To broaden our understanding, Maria Casey wrote a book, Breaking From the Bud: New Forms of Consecrated Life, on the evolution of consecrated life. She orients the subject by quoting an apostolic exhortation by Pope Paul VI: "The charism of the religious life, far from being an impulse born of flesh and blood or one derived from a mentality which conforms itself to the modern world, is the fruit of the Holy Spirit, who is always at work within the Church."

I'll fess up and say that I actually used to worry, until I read some of Mary MacKillop's reflections. In one of them, she advised another sister not to be troubled about the future of the institute, as it is God's mission, and God — whose work it is — would take care of it.

Religious continue to challenge me by their witness as to who it is we say we follow, and how. They are still to be found, where there is a need for courage: sisters like Joan Chittister, my own Sisters of St. Joseph, Patricia Fox, and the sisters involved in ACRATH.

These are only some recent ones, without mentioning the other ministries to which sisters tend daily.
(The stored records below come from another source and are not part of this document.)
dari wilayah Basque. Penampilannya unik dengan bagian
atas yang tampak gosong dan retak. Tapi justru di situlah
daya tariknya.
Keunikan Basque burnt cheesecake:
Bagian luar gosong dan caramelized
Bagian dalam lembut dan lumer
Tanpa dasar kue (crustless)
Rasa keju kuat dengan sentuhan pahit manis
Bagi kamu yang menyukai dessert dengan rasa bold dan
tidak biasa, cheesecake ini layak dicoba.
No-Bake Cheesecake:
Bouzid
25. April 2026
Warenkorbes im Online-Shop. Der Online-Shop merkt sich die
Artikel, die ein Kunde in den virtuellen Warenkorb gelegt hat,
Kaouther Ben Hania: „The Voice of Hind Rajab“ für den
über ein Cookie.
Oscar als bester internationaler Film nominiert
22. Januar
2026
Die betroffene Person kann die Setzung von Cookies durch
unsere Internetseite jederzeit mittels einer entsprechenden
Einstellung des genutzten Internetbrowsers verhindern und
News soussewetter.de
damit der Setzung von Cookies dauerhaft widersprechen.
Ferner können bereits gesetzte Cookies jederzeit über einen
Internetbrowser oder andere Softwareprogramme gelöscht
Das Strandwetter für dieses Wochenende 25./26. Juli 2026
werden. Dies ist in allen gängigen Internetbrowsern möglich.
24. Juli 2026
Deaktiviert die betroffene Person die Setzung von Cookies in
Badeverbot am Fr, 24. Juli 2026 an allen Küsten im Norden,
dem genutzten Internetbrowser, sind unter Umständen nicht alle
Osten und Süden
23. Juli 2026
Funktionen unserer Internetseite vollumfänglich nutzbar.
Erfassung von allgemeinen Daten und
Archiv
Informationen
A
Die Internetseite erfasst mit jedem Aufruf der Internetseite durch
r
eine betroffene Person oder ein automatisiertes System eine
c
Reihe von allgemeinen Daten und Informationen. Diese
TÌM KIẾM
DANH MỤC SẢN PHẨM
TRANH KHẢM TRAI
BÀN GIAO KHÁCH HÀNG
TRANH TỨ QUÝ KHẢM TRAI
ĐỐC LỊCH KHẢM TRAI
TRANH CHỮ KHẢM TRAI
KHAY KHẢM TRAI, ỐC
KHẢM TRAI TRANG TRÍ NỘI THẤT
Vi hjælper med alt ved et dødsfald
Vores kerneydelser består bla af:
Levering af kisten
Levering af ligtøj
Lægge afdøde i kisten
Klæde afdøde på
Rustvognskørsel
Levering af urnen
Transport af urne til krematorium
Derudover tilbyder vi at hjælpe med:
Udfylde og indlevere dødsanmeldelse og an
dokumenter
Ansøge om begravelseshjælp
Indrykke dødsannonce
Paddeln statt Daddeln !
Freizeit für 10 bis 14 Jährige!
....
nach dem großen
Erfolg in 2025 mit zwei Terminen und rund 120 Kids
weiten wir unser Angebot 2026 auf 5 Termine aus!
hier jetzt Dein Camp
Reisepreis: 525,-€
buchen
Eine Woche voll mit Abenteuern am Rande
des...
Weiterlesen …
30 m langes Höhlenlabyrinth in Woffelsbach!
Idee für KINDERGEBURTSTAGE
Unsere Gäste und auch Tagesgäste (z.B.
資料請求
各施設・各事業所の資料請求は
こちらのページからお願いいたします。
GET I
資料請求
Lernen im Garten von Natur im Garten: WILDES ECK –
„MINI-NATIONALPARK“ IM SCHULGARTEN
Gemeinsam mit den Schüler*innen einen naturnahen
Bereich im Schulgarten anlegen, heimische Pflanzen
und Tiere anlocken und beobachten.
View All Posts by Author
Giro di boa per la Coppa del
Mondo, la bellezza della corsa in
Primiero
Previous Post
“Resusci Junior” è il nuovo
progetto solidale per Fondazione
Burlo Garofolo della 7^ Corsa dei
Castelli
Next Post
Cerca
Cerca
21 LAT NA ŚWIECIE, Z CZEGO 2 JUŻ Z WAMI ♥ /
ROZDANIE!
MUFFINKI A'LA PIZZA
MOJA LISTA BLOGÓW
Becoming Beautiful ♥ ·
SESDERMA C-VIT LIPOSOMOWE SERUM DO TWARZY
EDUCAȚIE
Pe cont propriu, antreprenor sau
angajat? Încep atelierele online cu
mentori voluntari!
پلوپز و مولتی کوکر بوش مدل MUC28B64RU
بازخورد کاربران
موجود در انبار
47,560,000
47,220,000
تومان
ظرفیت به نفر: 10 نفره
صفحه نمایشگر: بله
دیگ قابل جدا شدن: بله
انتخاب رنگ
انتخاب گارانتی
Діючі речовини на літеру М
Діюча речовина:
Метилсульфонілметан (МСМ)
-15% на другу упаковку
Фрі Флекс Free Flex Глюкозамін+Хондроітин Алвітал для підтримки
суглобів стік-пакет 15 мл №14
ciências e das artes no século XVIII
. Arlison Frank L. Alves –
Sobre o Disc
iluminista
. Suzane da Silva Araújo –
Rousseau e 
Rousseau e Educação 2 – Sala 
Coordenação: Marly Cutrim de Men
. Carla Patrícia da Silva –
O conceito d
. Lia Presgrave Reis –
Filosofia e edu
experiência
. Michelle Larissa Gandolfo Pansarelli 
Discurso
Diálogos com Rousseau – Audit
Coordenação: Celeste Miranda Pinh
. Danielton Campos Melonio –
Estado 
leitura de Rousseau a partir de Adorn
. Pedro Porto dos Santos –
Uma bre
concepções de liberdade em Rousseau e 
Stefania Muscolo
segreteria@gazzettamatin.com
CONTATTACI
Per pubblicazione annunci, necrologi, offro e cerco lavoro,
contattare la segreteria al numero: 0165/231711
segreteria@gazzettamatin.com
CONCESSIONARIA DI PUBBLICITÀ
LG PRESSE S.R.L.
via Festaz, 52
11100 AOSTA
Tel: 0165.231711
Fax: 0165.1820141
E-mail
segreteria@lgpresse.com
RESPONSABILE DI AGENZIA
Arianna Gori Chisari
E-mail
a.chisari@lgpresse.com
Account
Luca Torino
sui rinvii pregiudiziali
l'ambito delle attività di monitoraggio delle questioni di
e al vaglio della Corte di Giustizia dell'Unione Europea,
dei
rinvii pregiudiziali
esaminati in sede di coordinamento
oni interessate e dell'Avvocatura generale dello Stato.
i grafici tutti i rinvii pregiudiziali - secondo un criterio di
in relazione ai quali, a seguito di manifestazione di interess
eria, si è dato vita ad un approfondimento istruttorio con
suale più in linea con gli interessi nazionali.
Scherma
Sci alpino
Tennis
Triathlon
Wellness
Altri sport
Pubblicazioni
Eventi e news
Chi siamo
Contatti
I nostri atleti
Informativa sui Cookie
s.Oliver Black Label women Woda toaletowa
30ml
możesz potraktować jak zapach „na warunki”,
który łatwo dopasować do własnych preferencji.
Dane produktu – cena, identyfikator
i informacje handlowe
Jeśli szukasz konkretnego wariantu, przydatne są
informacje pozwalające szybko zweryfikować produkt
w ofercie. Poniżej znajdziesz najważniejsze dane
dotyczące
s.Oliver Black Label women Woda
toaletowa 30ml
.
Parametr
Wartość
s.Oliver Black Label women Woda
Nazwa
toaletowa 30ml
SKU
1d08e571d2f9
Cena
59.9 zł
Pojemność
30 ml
I also continue to welcome Global Sisters Report for its featuring the lives and ministries of religious life across international boundaries.

This is not a rose-tinted look at religious life. My own focus and deep regard are for sisters who have been women of welcome, courage, can-do dynamism and Christian love. Le Puy was only one of innumerable examples of responding to needs in service. Whether for sisters "within the walls" or in ministerial religious life, if the life dies, it is because the village of our church with all of us in it — have let it.

But religious life won't die because that's how it all started anyway: women (and men) responding to the God of Jesus Christ in a very particular way, along with those who have supported, and continue to support, them. Meanwhile, I maintain the hope of the ant with the rubber tree plant.

[Tina Khan is a companion in ministry with a religious sister of the Sisters of St. Joseph of the Sacred Heart. She lives in a northern suburb in Perth, Western Australia. Theirs is a contemplative-active ministry in the areas of practical-pastoral support, education, and relationality, including in cross-cultural, multifaith contexts, as well as formation in theology-spirituality in the everyday.]